Slowing down is hard lesson to learn

Slow down. That’s the mantra I keep having to remind myself as I work on the digital history project, Latvian Baptists in America, 1890-1940. It’s good advice in general.

Recent readings in a course on digital public humanities at George Mason University have emphasized the thought and deliberation that should go into projects.1 The allure of the digital environment is in part the speed at which work can be done and presented to an audience, but this invites shallowness and a mentality that what has been accomplished is “good enough.” As I often tell my own students, the digital environment is addicting. For someone doing creative work, results can be viewed quickly: change one line of HTML code or tweak a Cascading Style Sheet and structure and presentation can be significantly altered.

It’s too tempting to jump headlong into a digital project, believing that one has the correct vision for how it should develop and what the end result should be. However, the hard work of thinking about an audience and what one is trying to communicate is not instantaneous. Getting that part right is what matters most.

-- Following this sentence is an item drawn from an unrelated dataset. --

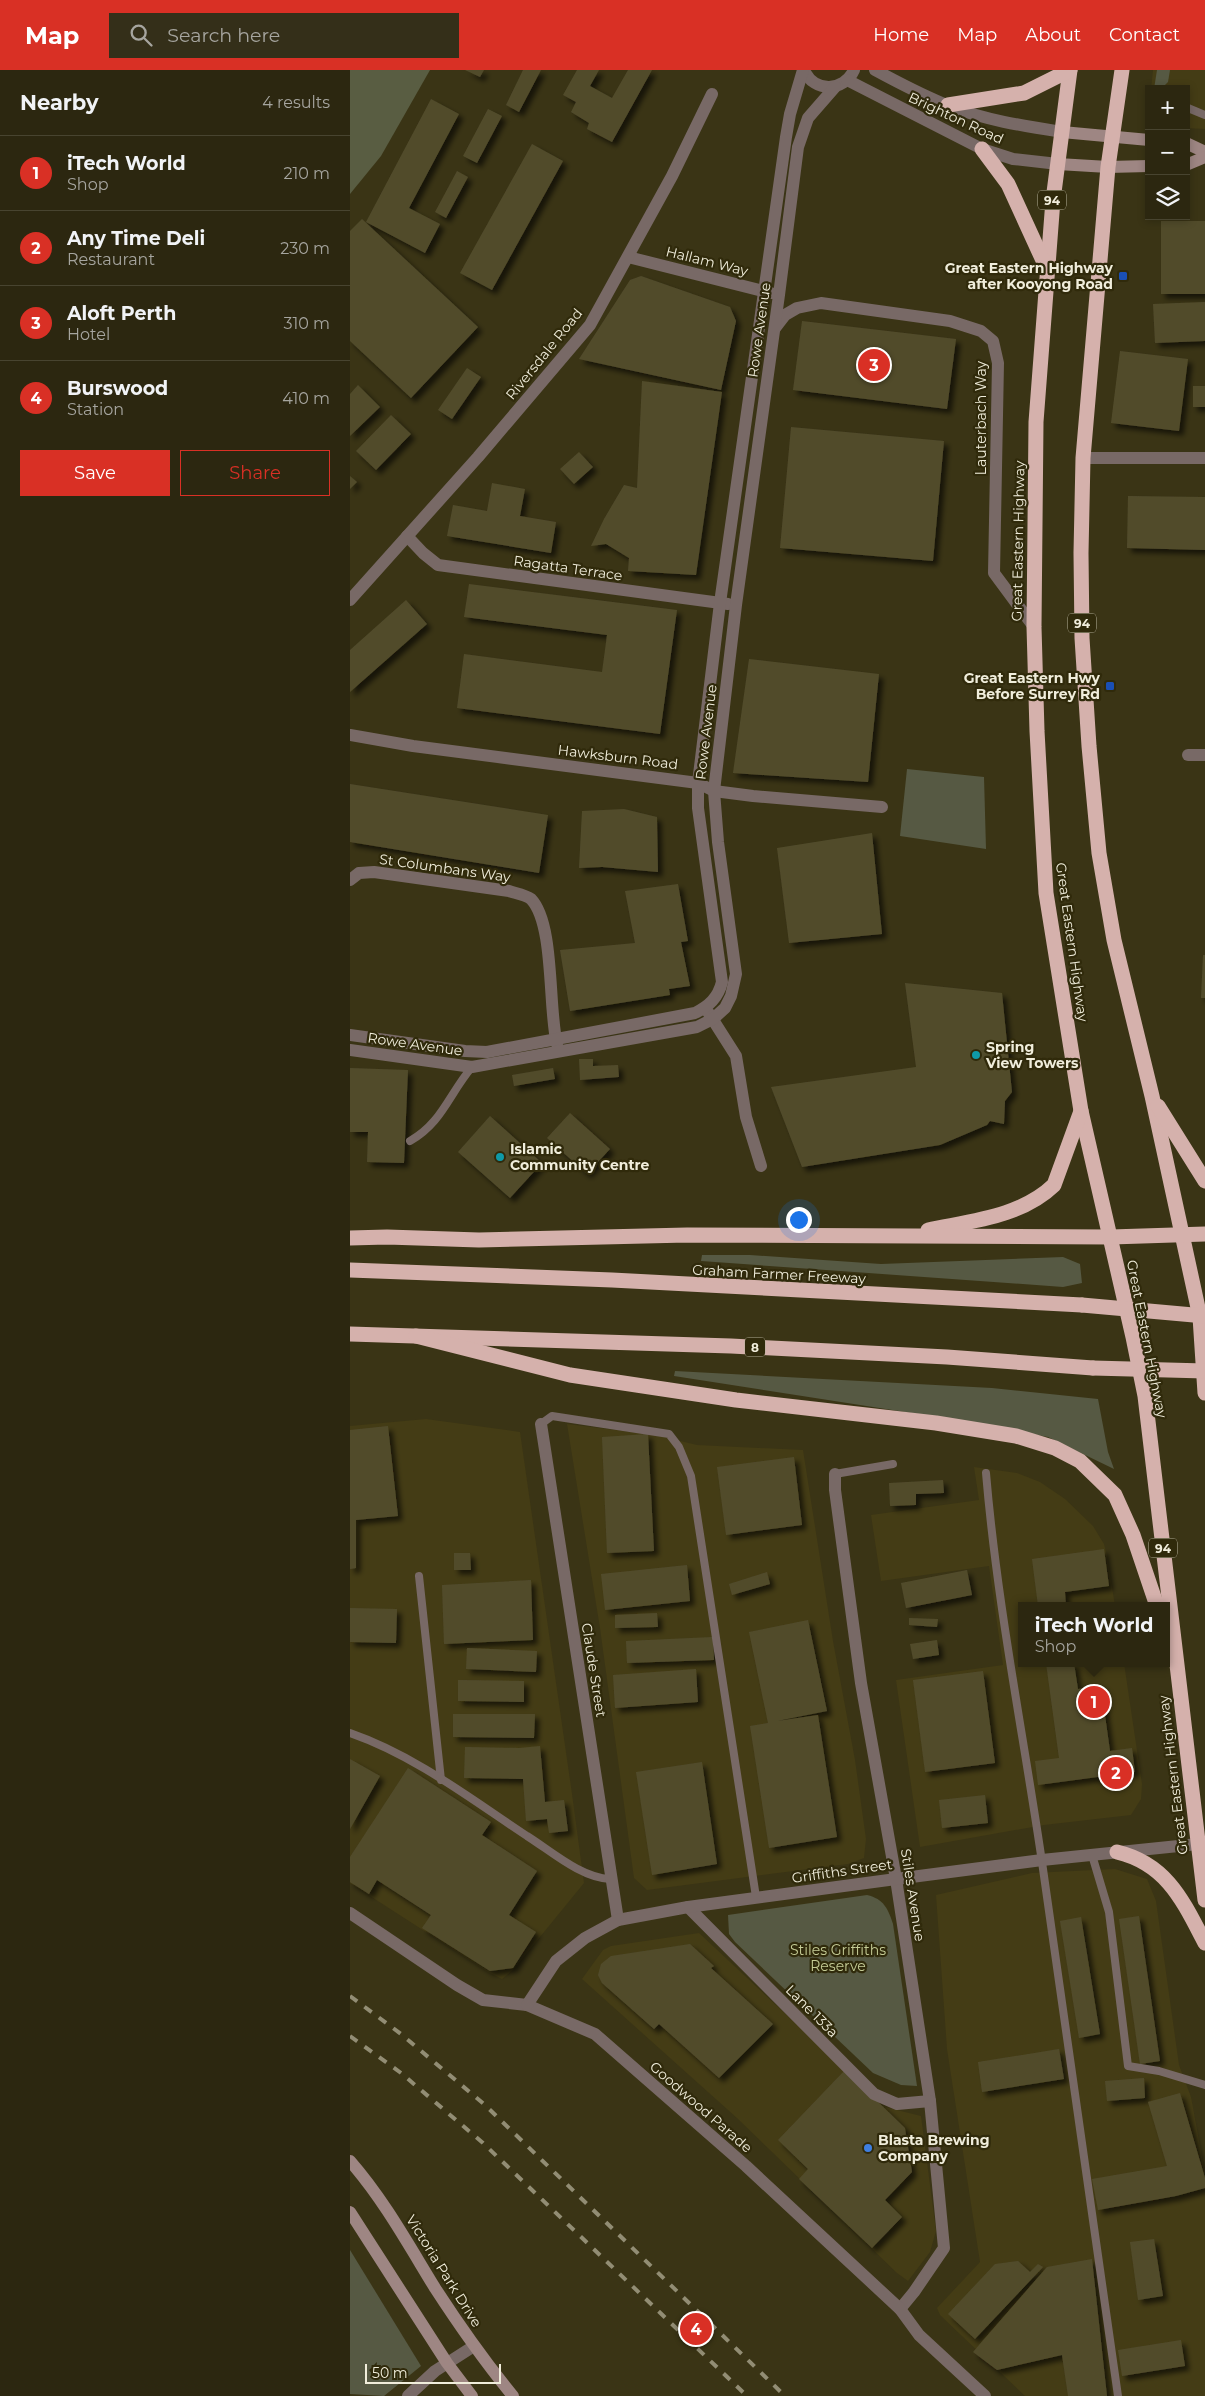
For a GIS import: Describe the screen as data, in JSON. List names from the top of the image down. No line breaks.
{"streets":{"highway":["94","Great Eastern Highway","Graham Farmer Freeway","8"],"street":["Brighton Road","Hallam Way","Rowe Avenue","Riversdale Road","Lauterbach Way","Ragatta Terrace","Hawksburn Road","St Columbans Way","Claude Street","Griffiths Street","Stiles Avenue","Lane 133a","Goodwood Parade","Victoria Park Drive"]},"crossings":[["Brighton Road","Rowe Avenue"],["Brighton Road","Great Eastern Highway"],["94","Graham Farmer Freeway"],["Hallam Way","Rowe Avenue"],["Hallam Way","Riversdale Road"],["Rowe Avenue","Lauterbach Way"],["Rowe Avenue","Ragatta Terrace"],["Rowe Avenue","Hawksburn Road"],["Rowe Avenue","St Columbans Way"],["Riversdale Road","Ragatta Terrace"],["Lauterbach Way","Great Eastern Highway"],["Great Eastern Highway","Griffiths Street"],["Claude Street","Griffiths Street"],["Griffiths Street","Stiles Avenue"],["Griffiths Street","Lane 133a"],["Griffiths Street","Goodwood Parade"],["Stiles Avenue","Lane 133a"],["Stiles Avenue","Goodwood Parade"]],"parks":["Stiles Griffiths Reserve"],"places":{"transit":["Great Eastern Highway after Kooyong Road","Great Eastern Hwy Before Surrey Rd"],"other":["Spring View Towers","Islamic Community Centre","Blasta Brewing Company"]},"scale_bar":"50 m","page":{"header":"Map","search":"Search here","nav":["Home","Map","About","Contact"],"heading":["Nearby","4 results"],"map_buttons":["+","−"],"list":[{"mark":"1","name":"iTech World","note":"Shop","value":"210 m"},{"mark":"2","name":"Any Time Deli","note":"Restaurant","value":"230 m"},{"mark":"3","name":"Aloft Perth","note":"Hotel","value":"310 m"},{"mark":"4","name":"Burswood","note":"Station","value":"410 m"}],"pins":["3","1","2","4"],"buttons":["Save","Share"],"popup":["iTech World","Shop"],"scale":"50 m"}}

The most successful digital history projects have invested plenty of time and resources into considering their purpose and audience. It’s no wonder, then, that the National Endowment for the Humanities in its Digital Projects for the Public program supports grants across three tiers: discovery, prototyping, and production.

At the same time, I have to confess to a certain degree of frustration with this approach. At times it seems too slow and that too much pondering can get in the way of actual work. Thus, I am eager to learn more about management of such projects, to understand how to successfully lead a team to both conceptualize and create a digital history exhibit.


1. See, for example, Richard Rabinowitz, “Eavesdropping at the Well: Interpretive Media in the Slavery in New York Exhibition,” The Public Historian 35:3 (August 2013), 8-45.